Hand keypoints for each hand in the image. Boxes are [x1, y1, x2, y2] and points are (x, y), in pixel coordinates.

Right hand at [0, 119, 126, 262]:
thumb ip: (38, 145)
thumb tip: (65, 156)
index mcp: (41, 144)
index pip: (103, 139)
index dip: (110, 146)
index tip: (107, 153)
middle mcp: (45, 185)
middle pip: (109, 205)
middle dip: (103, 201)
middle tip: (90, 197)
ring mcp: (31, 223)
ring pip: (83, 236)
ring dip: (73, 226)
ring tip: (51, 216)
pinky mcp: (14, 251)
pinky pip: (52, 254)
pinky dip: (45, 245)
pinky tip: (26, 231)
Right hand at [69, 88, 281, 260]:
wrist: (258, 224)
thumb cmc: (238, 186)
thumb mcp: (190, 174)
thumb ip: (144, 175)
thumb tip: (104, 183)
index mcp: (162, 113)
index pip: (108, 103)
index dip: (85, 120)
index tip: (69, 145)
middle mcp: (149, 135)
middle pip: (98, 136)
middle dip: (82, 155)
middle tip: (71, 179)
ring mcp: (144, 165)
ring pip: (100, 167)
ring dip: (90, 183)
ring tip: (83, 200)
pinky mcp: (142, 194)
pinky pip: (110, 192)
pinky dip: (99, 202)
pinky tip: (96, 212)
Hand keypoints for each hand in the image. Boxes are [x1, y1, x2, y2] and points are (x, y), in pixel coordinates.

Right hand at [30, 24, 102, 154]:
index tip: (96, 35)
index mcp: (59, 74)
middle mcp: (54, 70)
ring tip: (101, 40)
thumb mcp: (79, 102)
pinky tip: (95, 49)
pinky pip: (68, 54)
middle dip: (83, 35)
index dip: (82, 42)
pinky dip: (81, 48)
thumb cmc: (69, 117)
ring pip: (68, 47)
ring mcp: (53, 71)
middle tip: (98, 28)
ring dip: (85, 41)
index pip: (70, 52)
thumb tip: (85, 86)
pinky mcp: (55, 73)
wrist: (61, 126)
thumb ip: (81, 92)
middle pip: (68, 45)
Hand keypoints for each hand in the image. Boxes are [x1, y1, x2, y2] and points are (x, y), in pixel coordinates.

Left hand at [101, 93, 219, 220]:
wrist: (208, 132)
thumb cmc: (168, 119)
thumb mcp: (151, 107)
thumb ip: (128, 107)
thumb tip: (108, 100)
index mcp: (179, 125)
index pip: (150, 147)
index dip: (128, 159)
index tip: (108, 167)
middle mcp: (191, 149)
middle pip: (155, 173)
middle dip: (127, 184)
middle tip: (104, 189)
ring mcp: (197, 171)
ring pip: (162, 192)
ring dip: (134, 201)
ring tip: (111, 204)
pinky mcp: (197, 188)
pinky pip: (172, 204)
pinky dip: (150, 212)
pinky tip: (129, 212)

•••••

YOUR INSTRUCTIONS:
In the entries above, copy the lines from the one that contains "ring pip: (162, 192)" through the last line, exactly as they appear.

OUTPUT FOR THIS TASK:
ring pip: (162, 192)
ring dip: (134, 201)
ring tip: (111, 204)
pinky mcp: (197, 188)
pinky pip: (172, 204)
pinky dip: (150, 212)
pinky tip: (129, 212)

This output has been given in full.